** Opening Material for this exercise block **
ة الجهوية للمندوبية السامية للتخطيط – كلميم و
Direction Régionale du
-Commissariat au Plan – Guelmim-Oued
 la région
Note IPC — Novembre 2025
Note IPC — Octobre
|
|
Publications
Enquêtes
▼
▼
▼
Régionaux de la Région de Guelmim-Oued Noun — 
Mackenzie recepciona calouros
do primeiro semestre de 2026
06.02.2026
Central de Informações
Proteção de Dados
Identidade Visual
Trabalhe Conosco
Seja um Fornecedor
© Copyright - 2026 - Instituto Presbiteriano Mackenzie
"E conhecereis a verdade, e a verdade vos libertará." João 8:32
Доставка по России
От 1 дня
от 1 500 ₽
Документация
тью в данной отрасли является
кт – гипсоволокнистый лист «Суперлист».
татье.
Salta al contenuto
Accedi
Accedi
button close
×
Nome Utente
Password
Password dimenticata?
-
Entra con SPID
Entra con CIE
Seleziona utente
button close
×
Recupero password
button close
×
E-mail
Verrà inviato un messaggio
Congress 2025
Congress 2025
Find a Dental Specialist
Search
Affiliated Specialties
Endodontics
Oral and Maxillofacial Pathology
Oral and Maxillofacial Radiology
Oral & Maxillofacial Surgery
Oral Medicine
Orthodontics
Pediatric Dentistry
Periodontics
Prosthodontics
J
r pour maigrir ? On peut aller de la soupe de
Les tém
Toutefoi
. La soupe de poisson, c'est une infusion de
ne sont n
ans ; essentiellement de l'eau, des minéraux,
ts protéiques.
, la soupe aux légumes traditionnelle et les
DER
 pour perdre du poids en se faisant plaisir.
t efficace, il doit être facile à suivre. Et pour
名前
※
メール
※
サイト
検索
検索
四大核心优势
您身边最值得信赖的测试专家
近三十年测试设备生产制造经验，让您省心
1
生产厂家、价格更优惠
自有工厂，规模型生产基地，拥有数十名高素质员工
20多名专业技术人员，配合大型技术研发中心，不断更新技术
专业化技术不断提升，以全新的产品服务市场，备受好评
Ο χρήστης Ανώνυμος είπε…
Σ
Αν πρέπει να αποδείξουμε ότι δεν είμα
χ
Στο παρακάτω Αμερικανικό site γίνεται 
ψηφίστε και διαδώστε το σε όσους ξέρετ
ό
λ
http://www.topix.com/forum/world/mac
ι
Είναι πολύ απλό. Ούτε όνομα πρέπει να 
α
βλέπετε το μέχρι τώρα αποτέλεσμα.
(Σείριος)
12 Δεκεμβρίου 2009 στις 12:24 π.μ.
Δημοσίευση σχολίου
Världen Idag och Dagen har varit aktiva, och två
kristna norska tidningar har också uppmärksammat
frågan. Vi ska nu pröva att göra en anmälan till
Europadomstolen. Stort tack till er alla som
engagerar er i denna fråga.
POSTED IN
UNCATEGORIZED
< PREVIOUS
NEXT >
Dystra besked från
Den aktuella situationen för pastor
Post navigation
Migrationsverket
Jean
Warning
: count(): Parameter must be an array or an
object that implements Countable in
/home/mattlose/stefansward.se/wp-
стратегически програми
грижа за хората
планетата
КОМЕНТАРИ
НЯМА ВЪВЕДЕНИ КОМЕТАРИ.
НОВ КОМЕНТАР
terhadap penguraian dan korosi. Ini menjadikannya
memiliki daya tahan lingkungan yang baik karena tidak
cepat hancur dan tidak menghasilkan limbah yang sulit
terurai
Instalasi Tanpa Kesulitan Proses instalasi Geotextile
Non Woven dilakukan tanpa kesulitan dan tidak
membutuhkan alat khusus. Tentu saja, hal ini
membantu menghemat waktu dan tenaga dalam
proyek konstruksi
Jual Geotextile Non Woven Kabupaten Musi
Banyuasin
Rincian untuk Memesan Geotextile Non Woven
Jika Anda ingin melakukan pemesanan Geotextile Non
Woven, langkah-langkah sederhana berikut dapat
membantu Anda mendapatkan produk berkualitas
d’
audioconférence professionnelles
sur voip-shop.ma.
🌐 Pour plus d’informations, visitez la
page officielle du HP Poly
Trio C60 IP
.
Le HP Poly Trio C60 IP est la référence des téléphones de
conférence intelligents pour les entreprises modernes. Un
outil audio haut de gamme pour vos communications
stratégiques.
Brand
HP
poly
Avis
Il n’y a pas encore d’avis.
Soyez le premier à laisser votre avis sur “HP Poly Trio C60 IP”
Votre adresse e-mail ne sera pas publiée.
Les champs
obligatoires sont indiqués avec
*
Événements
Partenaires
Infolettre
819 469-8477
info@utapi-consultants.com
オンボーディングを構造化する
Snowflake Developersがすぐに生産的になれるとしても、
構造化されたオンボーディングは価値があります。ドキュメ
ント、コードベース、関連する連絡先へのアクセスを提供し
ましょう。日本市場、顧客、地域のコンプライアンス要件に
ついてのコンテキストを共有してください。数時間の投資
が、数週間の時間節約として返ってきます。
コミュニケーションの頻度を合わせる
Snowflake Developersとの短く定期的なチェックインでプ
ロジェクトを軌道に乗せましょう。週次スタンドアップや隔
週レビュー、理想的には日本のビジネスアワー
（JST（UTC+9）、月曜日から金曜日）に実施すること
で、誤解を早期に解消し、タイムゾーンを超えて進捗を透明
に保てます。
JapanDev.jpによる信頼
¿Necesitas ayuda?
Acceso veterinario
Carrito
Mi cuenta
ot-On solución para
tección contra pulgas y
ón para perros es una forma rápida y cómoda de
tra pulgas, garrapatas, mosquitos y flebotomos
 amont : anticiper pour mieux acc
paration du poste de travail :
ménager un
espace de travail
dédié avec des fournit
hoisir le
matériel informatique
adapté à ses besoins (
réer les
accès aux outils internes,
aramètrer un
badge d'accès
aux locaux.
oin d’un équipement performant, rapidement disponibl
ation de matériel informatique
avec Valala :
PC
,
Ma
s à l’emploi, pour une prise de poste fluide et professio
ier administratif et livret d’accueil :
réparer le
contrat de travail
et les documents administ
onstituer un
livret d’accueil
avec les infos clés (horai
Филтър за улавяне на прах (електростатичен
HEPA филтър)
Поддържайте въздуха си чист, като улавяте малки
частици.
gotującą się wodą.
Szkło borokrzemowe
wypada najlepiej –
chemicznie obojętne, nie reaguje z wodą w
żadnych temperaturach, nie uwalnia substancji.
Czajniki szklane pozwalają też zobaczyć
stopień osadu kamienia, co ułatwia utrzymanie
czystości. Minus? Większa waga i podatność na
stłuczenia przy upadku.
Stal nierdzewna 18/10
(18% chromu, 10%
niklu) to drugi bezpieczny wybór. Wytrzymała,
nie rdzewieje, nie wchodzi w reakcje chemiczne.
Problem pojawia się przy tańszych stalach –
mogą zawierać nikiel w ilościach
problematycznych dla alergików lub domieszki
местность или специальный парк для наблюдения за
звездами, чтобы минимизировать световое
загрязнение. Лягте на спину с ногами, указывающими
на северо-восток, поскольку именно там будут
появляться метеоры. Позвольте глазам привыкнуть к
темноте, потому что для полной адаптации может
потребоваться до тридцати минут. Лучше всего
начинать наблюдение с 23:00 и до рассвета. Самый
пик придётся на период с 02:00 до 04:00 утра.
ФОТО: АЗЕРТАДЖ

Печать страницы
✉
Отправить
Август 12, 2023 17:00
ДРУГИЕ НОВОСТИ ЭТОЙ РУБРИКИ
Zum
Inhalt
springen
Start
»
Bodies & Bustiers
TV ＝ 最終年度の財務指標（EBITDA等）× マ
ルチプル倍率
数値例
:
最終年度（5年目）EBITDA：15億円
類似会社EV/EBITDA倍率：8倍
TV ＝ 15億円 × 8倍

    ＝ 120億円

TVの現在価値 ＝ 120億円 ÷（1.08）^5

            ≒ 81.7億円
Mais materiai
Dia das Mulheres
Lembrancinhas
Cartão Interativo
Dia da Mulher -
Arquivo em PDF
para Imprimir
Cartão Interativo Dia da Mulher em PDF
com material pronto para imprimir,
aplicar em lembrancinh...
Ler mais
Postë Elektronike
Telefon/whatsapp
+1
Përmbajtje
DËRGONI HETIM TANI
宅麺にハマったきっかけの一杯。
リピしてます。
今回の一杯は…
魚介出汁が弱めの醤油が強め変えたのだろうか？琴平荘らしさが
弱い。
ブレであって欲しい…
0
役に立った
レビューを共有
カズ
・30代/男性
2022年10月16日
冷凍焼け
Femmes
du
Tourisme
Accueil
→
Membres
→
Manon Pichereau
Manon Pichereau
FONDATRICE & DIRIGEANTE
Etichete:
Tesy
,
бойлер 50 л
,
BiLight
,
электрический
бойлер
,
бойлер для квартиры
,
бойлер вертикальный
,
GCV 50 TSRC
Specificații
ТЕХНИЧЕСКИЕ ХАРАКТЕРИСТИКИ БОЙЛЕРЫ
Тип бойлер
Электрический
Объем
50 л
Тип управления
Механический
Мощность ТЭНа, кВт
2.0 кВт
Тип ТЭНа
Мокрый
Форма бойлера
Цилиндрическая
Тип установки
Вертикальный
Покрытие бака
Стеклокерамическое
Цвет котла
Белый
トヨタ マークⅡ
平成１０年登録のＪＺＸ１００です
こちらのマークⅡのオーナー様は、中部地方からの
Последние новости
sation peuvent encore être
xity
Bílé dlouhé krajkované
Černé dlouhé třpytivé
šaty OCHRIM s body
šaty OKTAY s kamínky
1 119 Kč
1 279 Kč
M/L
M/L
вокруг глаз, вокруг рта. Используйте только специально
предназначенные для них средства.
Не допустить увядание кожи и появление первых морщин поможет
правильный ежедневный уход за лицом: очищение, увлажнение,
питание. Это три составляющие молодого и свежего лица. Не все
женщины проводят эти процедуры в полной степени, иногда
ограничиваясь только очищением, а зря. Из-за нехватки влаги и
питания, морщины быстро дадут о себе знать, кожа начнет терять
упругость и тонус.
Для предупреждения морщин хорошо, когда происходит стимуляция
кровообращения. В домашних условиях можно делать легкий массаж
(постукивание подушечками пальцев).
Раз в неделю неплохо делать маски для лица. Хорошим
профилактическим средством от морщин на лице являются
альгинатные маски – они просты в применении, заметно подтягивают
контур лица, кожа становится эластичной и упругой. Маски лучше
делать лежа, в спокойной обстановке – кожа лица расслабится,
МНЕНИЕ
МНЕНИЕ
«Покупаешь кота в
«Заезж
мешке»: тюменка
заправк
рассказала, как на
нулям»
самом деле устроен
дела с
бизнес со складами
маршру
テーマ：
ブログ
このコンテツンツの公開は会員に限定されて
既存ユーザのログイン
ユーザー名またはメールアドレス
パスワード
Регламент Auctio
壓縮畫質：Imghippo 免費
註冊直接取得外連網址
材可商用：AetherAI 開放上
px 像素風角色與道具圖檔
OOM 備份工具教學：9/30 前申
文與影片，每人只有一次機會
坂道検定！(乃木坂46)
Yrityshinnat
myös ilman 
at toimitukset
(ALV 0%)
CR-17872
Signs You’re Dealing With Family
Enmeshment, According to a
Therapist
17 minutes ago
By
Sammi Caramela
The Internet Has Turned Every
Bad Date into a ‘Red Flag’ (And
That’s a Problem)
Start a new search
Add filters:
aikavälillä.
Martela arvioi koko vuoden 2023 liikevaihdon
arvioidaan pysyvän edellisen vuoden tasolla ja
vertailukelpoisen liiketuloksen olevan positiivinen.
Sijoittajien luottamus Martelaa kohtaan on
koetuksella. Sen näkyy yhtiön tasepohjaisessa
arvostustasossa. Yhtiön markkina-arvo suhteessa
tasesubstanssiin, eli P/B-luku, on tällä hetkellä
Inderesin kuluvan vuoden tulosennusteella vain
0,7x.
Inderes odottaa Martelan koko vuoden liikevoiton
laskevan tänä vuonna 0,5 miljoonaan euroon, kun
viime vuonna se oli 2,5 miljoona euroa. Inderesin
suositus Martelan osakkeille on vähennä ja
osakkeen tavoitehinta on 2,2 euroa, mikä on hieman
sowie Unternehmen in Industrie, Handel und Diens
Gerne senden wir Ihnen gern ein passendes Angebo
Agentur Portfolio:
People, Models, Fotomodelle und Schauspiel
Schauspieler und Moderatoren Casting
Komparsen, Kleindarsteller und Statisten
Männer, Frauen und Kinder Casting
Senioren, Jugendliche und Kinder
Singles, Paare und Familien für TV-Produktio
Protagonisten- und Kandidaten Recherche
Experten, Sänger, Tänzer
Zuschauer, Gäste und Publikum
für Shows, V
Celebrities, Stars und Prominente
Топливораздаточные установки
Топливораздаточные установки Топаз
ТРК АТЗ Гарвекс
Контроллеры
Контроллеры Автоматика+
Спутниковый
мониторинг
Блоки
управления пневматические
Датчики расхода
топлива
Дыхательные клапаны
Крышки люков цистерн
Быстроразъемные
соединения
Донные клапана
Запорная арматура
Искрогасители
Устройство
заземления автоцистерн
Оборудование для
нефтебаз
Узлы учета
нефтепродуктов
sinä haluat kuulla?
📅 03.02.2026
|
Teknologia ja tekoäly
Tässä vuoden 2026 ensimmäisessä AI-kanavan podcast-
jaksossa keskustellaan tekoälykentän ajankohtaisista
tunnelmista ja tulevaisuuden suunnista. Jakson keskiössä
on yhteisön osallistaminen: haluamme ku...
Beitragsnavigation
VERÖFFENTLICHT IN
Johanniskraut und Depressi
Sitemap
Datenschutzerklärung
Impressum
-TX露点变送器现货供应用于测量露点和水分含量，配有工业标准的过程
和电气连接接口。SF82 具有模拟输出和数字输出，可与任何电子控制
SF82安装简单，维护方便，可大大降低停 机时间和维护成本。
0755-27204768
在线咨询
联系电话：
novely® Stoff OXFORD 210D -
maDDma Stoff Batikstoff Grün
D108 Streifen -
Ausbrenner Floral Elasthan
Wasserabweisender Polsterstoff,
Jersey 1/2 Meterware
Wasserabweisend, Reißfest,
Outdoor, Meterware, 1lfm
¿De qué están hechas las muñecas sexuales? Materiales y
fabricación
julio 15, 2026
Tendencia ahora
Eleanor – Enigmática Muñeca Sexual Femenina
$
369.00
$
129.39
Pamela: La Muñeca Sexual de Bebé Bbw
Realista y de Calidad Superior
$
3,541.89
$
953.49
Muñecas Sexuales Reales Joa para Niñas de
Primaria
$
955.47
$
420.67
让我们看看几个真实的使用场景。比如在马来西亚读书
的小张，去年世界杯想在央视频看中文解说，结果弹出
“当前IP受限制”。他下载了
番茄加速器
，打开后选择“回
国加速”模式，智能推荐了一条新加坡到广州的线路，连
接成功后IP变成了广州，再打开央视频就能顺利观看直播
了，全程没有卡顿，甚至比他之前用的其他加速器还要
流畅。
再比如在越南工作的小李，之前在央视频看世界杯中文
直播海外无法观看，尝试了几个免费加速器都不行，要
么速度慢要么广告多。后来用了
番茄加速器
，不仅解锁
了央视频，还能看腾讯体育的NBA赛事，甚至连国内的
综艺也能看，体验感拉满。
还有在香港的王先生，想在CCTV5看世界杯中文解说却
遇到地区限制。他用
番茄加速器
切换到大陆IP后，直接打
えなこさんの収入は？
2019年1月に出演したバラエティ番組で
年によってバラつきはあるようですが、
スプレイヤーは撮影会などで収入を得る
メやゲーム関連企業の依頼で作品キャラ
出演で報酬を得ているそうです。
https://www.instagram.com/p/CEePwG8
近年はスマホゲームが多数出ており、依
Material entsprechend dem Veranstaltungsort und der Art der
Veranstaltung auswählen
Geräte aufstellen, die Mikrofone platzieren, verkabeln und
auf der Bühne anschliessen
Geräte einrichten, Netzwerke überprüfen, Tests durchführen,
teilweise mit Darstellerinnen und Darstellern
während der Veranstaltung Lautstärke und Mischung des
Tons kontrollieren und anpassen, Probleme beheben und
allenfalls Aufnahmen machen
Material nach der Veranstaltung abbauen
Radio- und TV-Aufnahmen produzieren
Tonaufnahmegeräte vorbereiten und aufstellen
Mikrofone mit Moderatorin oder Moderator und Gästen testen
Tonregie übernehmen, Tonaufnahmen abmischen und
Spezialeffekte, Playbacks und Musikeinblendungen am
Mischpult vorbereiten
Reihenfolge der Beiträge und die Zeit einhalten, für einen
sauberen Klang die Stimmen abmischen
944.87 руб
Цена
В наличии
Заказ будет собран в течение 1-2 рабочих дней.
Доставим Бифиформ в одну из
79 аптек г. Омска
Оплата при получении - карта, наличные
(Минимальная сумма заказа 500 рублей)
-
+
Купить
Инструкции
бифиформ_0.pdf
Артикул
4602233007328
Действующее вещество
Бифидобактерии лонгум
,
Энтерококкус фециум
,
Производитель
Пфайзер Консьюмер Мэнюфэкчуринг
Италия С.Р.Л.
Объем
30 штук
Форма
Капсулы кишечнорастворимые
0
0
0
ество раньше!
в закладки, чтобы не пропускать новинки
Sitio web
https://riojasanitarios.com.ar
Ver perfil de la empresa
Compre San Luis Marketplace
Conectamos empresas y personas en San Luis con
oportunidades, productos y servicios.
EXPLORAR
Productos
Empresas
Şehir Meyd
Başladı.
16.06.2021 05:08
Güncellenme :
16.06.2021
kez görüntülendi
** Closing Material for this exercise block **
Problem to work on
Given the records above, reproduce precisely and only the lines between the line holding "местность или специальный" and the line holding "начинать наблюдение с", inclusive.

Task answer
местность или специальный парк для наблюдения за
звездами, чтобы минимизировать световое
загрязнение. Лягте на спину с ногами, указывающими
на северо-восток, поскольку именно там будут
появляться метеоры. Позвольте глазам привыкнуть к
темноте, потому что для полной адаптации может
потребоваться до тридцати минут. Лучше всего
начинать наблюдение с 23:00 и до рассвета. Самый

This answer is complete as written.